Render the listing as a Markdown table with a Row column for the row number and a Line column for the line's text, skipping any blank lines. Include only the lines starting at the one containing "meeting skill requirements." and ending at the one containing "most powerful tools".

** Provided data follows **

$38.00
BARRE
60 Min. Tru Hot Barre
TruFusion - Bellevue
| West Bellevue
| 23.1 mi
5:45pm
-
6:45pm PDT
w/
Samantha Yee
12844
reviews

** End of Provided data **
** Provided data follows **

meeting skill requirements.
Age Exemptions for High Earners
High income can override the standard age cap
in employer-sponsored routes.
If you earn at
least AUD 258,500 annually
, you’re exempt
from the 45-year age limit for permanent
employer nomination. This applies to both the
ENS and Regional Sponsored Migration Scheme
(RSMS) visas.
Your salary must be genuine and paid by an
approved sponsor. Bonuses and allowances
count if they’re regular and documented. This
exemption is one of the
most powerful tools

** End of Provided data **

(Solution for this task):
| Row | Line |
|---|---|
| 1 | meeting skill requirements. |
| 2 | Age Exemptions for High Earners |
| 3 | High income can override the standard age cap |
| 4 | in employer-sponsored routes. |
| 5 | If you earn at |
| 6 | least AUD 258,500 annually |
| 7 | , you’re exempt |
| 8 | from the 45-year age limit for permanent |
| 9 | employer nomination. This applies to both the |
| 10 | ENS and Regional Sponsored Migration Scheme |
| 11 | (RSMS) visas. |
| 12 | Your salary must be genuine and paid by an |
| 13 | approved sponsor. Bonuses and allowances |
| 14 | count if they’re regular and documented. This |
| 15 | exemption is one of the |
| 16 | most powerful tools |